A man smoking a cigarette seemed nice—rather, he neither cowered at our appearance nor seemed to have a car full of kids.
“Excuse me,” we stammered, arms supporting each other, “We cannot finish our trail—she had an asthma attack.”
The man raised his eyebrows.
“Our parking lot is only a mile south of here. Could you please give us a ride?”
He raised his brows higher.
“We have cash.”
“Sure,” he flicked his cigarette at the ashtray, “Just let me check with the wife,” he sucked in the smoke and looked at us, “What happened?”
“We did more than we should have,” we followed his eyes as he turned his attention to a concerned-looking woman walking towards us, “My wife,” his cigarette snuffed out in the ashtray.
“Who are you?” she let her eyes unapologetically scale our appearance.
“They asked for a ride,” he pointed, “A mile that way.”
“No—that’s the opposite direction we are going,” slamming herself into the car, the husband shrugged and followed suit.
We sauntered back into the ranger station.
“Excuse me,” I continued to ask the ranger for a ride.
“No can do, ma’am. You’ll have to finish out the trail,” he continued with his paperwork without a second thought.
“But it will be dark…”
“No, ma’am. I cannot leave the station.”
Rather than burn anymore time, we headed out. Our hearts sank at the sight of the trailhead. The dark embrace of the boughs suddenly seemed filled with terror, bats darting forth into the young, dusky night.
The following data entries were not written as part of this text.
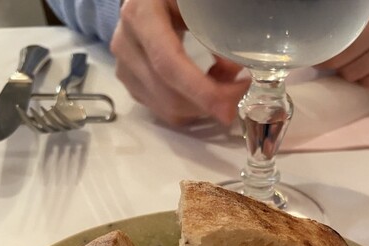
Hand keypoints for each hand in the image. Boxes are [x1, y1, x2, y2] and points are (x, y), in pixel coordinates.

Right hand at [110, 0, 249, 125]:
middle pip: (170, 95)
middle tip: (241, 90)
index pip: (169, 64)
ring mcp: (126, 69)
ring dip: (204, 106)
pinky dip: (194, 108)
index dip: (201, 91)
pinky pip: (168, 111)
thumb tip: (236, 65)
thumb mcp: (193, 1)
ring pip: (170, 109)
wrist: (147, 0)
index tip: (228, 107)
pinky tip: (208, 88)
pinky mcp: (133, 86)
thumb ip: (213, 24)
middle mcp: (127, 46)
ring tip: (227, 85)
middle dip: (210, 103)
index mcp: (140, 16)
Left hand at [316, 0, 368, 90]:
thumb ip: (337, 16)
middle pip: (352, 51)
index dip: (328, 41)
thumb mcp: (354, 11)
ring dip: (350, 73)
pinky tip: (367, 71)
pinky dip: (367, 81)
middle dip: (335, 61)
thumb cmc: (366, 18)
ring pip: (364, 69)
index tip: (316, 49)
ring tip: (349, 64)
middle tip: (331, 60)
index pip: (348, 24)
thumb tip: (305, 37)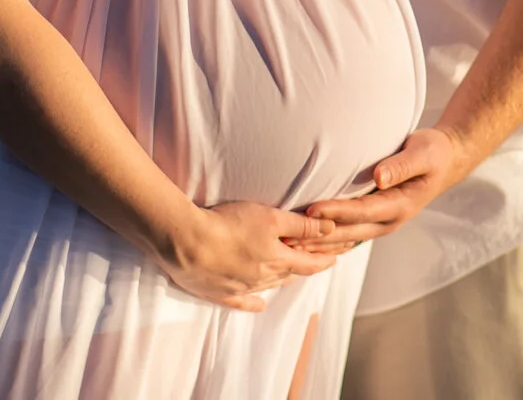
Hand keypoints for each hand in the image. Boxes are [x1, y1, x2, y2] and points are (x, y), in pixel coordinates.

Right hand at [158, 201, 339, 310]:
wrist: (187, 243)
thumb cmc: (229, 224)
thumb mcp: (270, 218)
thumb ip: (301, 225)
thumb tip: (330, 229)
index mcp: (277, 260)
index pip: (308, 264)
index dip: (324, 261)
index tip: (335, 258)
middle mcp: (262, 278)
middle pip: (289, 275)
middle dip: (304, 268)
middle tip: (314, 263)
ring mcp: (240, 288)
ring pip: (268, 287)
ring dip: (281, 281)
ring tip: (290, 275)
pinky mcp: (218, 293)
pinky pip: (241, 302)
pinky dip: (253, 303)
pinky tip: (259, 305)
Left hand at [295, 129, 462, 252]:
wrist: (445, 161)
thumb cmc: (433, 152)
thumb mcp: (423, 153)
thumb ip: (401, 165)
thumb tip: (379, 177)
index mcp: (401, 205)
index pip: (362, 210)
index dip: (337, 211)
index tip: (312, 209)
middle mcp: (389, 220)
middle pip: (348, 232)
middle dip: (319, 235)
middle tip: (289, 235)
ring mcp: (381, 223)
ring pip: (345, 239)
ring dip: (319, 243)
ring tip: (289, 244)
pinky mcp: (374, 220)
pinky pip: (348, 235)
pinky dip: (327, 240)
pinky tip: (307, 242)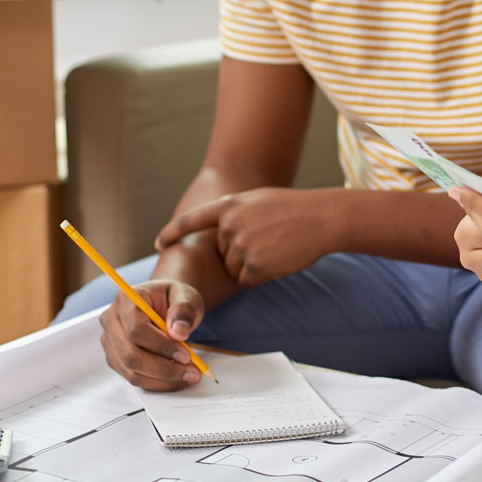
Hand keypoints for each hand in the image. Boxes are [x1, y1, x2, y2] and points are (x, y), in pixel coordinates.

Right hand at [99, 279, 206, 390]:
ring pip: (131, 371)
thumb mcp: (186, 296)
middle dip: (163, 368)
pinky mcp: (116, 358)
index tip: (186, 355)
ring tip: (188, 375)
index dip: (161, 345)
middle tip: (191, 371)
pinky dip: (157, 382)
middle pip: (130, 355)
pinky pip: (134, 377)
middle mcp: (111, 320)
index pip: (136, 329)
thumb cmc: (173, 298)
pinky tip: (176, 377)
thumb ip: (183, 310)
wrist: (167, 304)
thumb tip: (179, 332)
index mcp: (125, 299)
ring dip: (162, 379)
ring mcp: (110, 341)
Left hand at [153, 188, 335, 286]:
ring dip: (252, 265)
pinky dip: (261, 276)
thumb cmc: (294, 209)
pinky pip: (246, 280)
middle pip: (222, 253)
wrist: (322, 218)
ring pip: (233, 269)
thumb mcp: (259, 201)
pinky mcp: (254, 267)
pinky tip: (279, 260)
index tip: (159, 244)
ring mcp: (241, 247)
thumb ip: (234, 214)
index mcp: (230, 206)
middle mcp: (230, 226)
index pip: (192, 221)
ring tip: (276, 247)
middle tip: (269, 238)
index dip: (173, 232)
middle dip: (240, 252)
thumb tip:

Just as we began descending into the cloak of the forest, we heard a sound. No—a voice.
“Wait! Wait! Stop,” the older ranger approached, face red, “You guys really do not look like you’re going to make it. You’ll probably get lost,” sweat trickled from his brow, “Just wait at the benches and I’ll give you a ride once the shift is over—that’ll be in twenty minutes.”
He drove us back to the car, acknowledged our ability to make it as far as we did and gave some well-deserved advice against our decision making.
Now, what did we learn?
We learned to neither go against the plan, underestimate experienced travelers, nor overestimate ourselves. Due to our follies, Sparkle and I never hit a trail without a medical kit, 48oz. water bottles, a map, or at least six snacks and a sandwich.